The Novel Free

Enchanted, Inc.





This one was addressed to "Katie" instead of "Kathleen." "It was a pleasure to see you again last night and to meet all of your delightful friends," it said. "I know I must have startled you, but please believe that I mean you no harm. Quite the contrary.



My offer is truly one you can't afford to pass up. You are more valuable than you realize. Please contact me at your earliest convenience."



I was tempted to write back and tell him that if his offer was so good and so aboveboard, he shouldn't have a problem telling me what it was. My mama didn't raise any dummies, and even in a small town I'd know better than to contact a strange man who was so vague about his intentions. With a great sense of satisfaction, I hit the delete key.



Since Mimi still wasn't in, I took advantage of the opportunity to check my personal e-mail. There was the message from Gemma about dinner. And there was yet another message from Rodney. I added his address to the spam filter and deleted the message, unread, along with all the messages telling me I could lose weight, increase my breast size, make money at home, grow a bigger penis, buy herbal Viagra without a prescription, and get a lower mortgage rate. If all those messages were true, everyone would be slim, attractive, wealthy love machines. Obviously, that wasn't the case, so odds were, the job offer was no more real than all the other junk mail.



Mimi was her usual charming self when she arrived, meaning that she really was acting charming, and anyone who hadn't seen her evil incarnation would think she was just the coolest boss ever. Maybe ol' Werner had bought some of that herbal Viagra stuff. She remained that way all morning, but the daggers made an appearance at lunchtime.



I was sitting at my desk, trying to salvage one of her memos into something readable by English speakers, when she stuck her head into my cube. "Are you going to lunch?" she asked.



"Not right now, thanks," I said absently, still focusing on my computer screen. "I need to finish this, and I brought a sandwich."



"You know, it wouldn't hurt you to be more sociable around the office. Eating lunch at your desk every day isn't good for office unity. I'd prefer for you to go out with the rest of the staff."



I had to bite my tongue to hold back all of the responses that popped into my head, like telling her that she was the main problem with office unity and that I'd go out to lunch with her at the pricey bistros she preferred when she paid me enough money to be able to afford it. I certainly wasn't going to waste my precious entertainment dollars on socializing with her.



Fortunately this was just one of her drive-by shootings and she didn't seem to want a response. Before I could think of anything to say that wouldn't get me fired on the spot, she was gone. Feeling lower than a snake's belly in a wheel rut, as my grandma used to say, I went back to work on the memo. My one spark of rebellious revenge was to leave a grammatical error. She'd never know the difference— obviously, since she was the one who'd written it—and since it was her name on the memo, anyone who did know the difference would get at least a whiff of incompetence from her.



Then I got my sack lunch, changed into my walking shoes, and headed out to Battery Park. There was something about looking at the water, with the Statue of Liberty looming not too far in the distance, that helped calm me down.



Plenty of other people were out enjoying the gorgeous early fall day. There were a couple of busloads of tourists toting cameras, a few classes of schoolkids waiting for the ferry to the Statue of Liberty, and a lot of lower Manhattan business types enjoying the same kind of office escape I was.

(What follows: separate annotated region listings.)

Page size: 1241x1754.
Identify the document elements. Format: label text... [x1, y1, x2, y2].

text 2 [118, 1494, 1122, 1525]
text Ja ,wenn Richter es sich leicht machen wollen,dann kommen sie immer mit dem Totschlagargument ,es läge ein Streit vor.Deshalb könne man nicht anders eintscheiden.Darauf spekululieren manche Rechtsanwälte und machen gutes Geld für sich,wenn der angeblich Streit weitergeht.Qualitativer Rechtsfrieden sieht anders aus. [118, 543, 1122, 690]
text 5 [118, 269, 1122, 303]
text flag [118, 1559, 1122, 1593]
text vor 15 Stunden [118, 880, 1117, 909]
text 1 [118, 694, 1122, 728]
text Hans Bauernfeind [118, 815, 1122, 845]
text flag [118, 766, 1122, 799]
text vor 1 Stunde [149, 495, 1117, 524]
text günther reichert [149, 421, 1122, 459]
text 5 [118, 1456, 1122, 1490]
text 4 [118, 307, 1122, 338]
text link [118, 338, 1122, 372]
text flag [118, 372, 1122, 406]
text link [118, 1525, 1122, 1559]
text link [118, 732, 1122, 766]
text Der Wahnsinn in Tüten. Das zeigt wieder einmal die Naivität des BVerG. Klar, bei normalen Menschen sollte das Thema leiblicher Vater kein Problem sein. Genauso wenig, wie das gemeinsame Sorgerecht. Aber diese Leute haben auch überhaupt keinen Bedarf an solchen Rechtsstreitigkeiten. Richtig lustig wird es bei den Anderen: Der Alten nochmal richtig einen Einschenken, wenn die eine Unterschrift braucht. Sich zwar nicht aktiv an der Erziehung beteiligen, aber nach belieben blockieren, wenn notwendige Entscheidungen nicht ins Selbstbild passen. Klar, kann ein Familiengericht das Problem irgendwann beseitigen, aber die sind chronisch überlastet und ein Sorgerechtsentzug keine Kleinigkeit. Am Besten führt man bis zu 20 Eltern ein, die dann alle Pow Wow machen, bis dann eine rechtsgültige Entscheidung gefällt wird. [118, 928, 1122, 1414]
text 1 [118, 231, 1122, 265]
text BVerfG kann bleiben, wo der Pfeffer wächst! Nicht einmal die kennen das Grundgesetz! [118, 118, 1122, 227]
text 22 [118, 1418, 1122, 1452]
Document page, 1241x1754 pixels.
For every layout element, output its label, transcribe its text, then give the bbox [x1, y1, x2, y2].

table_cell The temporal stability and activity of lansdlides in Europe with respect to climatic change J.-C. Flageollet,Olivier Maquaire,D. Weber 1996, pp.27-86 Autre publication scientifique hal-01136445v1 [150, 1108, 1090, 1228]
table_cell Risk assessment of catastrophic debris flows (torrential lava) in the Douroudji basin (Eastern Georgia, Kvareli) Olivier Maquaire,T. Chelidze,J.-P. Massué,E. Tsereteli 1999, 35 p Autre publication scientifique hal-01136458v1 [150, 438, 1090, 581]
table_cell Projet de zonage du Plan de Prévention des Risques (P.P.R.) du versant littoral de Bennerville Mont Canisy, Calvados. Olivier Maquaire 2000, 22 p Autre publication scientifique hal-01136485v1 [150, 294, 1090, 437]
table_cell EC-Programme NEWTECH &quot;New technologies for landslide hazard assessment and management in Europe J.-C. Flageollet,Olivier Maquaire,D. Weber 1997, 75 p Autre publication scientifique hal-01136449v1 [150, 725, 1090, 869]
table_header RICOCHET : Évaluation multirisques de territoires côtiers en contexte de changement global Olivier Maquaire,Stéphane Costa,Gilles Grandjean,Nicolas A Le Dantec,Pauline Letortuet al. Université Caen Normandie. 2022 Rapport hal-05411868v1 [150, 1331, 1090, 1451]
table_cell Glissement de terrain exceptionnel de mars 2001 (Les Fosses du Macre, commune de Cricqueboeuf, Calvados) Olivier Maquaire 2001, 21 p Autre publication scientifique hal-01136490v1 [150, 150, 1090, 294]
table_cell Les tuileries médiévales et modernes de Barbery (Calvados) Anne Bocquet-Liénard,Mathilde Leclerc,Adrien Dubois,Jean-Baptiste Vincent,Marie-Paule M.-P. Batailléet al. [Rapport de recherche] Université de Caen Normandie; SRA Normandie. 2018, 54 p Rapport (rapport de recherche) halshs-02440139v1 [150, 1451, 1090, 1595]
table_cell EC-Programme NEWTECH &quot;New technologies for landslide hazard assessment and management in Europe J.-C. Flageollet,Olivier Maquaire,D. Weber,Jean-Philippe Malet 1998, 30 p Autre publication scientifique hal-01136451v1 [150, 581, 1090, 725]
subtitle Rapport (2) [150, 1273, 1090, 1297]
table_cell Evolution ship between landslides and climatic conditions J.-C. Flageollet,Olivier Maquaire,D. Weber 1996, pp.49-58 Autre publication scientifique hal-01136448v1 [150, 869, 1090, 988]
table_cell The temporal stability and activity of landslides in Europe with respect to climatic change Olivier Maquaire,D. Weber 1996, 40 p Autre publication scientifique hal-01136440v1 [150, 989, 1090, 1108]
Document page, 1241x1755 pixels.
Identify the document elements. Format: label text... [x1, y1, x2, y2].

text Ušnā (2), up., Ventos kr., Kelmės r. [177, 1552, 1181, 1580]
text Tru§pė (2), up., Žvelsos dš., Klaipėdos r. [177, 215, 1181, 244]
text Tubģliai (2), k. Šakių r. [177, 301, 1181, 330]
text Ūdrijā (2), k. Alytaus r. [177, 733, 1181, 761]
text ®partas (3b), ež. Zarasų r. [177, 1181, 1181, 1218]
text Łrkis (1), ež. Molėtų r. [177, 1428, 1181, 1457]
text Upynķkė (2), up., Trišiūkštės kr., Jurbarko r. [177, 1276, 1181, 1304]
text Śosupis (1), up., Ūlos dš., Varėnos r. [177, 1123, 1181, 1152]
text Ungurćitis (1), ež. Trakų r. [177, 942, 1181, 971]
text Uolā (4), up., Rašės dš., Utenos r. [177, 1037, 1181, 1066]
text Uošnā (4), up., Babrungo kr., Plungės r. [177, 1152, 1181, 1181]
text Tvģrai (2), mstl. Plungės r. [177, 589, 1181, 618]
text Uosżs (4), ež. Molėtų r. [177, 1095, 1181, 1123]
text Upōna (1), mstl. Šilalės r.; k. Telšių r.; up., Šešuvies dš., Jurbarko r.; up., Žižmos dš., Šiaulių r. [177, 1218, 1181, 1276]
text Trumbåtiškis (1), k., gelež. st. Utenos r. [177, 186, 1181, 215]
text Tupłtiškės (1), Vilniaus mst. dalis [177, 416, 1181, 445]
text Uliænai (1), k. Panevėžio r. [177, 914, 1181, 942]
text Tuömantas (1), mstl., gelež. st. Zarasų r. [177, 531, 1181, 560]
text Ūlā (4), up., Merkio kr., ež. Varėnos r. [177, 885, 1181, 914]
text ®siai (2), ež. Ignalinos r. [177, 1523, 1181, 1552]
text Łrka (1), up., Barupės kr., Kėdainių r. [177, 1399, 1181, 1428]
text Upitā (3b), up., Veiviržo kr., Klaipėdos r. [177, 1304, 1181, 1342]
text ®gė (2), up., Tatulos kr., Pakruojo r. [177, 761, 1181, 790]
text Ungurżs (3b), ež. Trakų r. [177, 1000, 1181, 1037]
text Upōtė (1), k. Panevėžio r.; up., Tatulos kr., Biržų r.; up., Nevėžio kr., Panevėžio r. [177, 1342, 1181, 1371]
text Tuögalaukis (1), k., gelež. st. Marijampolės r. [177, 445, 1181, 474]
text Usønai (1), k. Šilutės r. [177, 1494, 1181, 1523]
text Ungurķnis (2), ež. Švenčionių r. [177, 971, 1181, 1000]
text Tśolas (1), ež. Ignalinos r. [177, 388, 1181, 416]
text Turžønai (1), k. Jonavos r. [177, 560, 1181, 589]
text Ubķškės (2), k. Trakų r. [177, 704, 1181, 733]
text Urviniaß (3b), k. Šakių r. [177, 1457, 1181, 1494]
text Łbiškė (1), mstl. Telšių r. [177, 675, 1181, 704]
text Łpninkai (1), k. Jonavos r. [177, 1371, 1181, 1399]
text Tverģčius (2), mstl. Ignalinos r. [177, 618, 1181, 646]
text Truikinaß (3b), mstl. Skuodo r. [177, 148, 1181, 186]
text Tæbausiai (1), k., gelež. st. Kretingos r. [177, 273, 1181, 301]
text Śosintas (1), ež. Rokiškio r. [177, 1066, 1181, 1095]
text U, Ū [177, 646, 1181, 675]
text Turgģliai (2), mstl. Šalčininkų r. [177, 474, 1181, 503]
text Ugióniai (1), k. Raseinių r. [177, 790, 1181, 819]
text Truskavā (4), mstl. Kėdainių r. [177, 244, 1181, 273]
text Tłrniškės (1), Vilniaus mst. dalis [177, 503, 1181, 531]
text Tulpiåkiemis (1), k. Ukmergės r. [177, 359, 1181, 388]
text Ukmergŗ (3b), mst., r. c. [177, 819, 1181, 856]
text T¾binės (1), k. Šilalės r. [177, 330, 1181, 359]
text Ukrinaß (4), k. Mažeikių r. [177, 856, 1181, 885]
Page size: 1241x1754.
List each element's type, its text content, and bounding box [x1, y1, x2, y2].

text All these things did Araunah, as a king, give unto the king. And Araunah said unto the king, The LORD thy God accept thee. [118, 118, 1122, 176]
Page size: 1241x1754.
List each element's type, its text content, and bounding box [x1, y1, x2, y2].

A guy roller-skated past me, and I wouldn't have given him a second thought if it weren't for the elf ears he wore. I watched as he skated down the sidewalk and met up with a girl wearing fairy wings. I wasn't sure if it was the same Miss Airy Fairy I'd seen the day before or if I was wrong about those things not being a fashion trend.



The elf and the fairy gave each other an enthusiastic kiss. Nobody else in the park seemed to notice them.



Then I wondered what I found so weird about the situation. It wasn't like there really was a roller-skating elf kissing a fairy, given that neither elves nor fairies actually existed. It was just two people in costume, and that shouldn't faze me at all. I'd known people in college who'd gone to class for weeks in their live-action role-playing game costumes when they were in the middle of a major campaign, and that wasn't even in the weirdness of New York.



I turned my head and noticed a man in silver skin paint and a metallic jumpsuit doing robot mime for a crowd of tourists. I didn't think that was particularly strange, so why did all this other stuff bother me so much? I guess I wasn't as sophisticated as I wanted to be.